How does one reconcile the simultaneous feelings of being appalled and fascinated? I honestly do not know, and thanks to an accident of channel-surfing I must now ponder that question.
Have any of you you out there heard of the new sitcom UNDER ONE ROOF? I hadn't heard word one about it, but I came across it while flipping around the channels last night and was horrified by what I witnessed. At first it looked like just another of the terrible "black" shows vomited onto the airwaves by the MyNetwork — formerly the UPN, so that should give you a clue as to what kind of programming I'm bitching about — but as I watched, a mind-altering tableux unfolded within the stale framework of a "fish out of water" comedy along the lines of WHO'S THE BOSS?, THE FRESH PRINCE OF BEL-AIRE or THE BEVERLY HILLBILLIES. In the space of one half hour I beheld a parade of ethnic stereotypes so egregious that it made me wonder if I'd fallen into an alternate universe where they still allowed this kind of pre-1960's minstrelsy to flourish, and had somehow found a away to resurrect Stepin Fetchit in the form of Flavor Flav.
Mister Flav plays Calvester Hill, a cartoonish, over-the-top hip-hop caricature who has recently gotten out of jail after taking the rap to prevent his "good" younger brother from ruining his much more promising life after crashing his car. Once out, Calvester calls in the favor owed him by his brother — who is now a bourgie real estate gazillionaire with a white wife — and promptly moves into his bro's mansion, thereby bringing his streetwise ways and sensibilities into conflict with what is perceived as his brother's disconnect from his own "blackness," as well as opening the door to his thuggish pals and former fellow prison inmates. In the first episode, Calvester must fend off the unwanted presence of "Pumpkin" (Tiny "Zeus" Lister), a hulking violent offender who protected Calvester during his days behind bars, who now seeks payback in the form of post-incarceration prison-style man-on-man lovin'. Yes, you read that right: a sitcom that seeks to wring laughs from a gargantuan black man set on ass-raping his former cellmate, and said former cellmate's outlandish efforts to avoid being sundered by a huge, throbbing wedge of ebony soul pole.
That setup is bad enough, but the icing on the cake is the parade of broad ethnic cliches. The black people present are either "buppies" or hip-hop "playas" and blaxploitation stock characters, complete with pimp walks, gold chains, and flamboyant threads, and as for the other races about the only offensive stereotype not present was a Jew with a gigantic hook-nose and Smith Brothers beard who controls all aspects of the media and lusts after hot, blonde shiksas. But the true standout here is the Chinese cook (Emily Kuroda) who yammers in embarrassing pidgin English and sports fashions seemingly designed by Mao Tse-Tung. I know she's an actor and is looking to earn some cash, but this isn't the way to do that and maintain one's dignity. And as I predicted nearly twenty years ago, without Public Enemy and Chuck D, Flavor Flav has degenerated into the living embodiment of the classic minstrel show coon.

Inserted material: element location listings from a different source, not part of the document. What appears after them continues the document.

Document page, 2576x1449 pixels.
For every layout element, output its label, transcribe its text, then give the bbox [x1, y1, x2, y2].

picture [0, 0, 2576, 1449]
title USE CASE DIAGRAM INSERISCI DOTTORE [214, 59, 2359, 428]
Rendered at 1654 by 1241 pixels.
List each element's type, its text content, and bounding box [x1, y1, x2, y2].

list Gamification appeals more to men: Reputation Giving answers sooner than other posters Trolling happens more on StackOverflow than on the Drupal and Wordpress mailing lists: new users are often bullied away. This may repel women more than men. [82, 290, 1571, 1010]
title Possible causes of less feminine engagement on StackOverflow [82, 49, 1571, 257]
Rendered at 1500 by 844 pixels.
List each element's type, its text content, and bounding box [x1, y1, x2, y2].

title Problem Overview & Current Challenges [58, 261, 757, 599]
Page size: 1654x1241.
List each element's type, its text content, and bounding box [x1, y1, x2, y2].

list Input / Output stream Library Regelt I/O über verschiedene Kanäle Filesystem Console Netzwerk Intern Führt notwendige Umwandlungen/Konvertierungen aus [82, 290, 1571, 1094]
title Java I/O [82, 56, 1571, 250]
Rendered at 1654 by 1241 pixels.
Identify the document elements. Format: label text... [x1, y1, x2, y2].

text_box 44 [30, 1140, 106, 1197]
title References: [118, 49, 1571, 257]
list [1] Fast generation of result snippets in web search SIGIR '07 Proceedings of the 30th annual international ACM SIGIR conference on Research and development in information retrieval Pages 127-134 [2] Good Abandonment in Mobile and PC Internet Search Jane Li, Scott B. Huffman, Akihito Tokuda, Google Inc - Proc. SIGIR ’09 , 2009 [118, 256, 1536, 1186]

But, you may ask, is any of this funny? The answer to that is an unequivocal "no." I'm not alone in my assessment, as can be found in articles from the LA Times and Courant.com that for some reason I can't establish links to. But that's no big deal; just Google Under One Roof MyNetwork and search for yourself. Read the reviews at the aforementioned spots and you will know all you need to know. As for me, I plan to regularly tape this atrocity, just so I'll have it for posterity; no one believes me when I tell them about HOMEBOYS IN OUTER SPACE (1996-1997), a show I wish I'd taped just to prove how extra-stupid it was, and I won't make that mistake twice.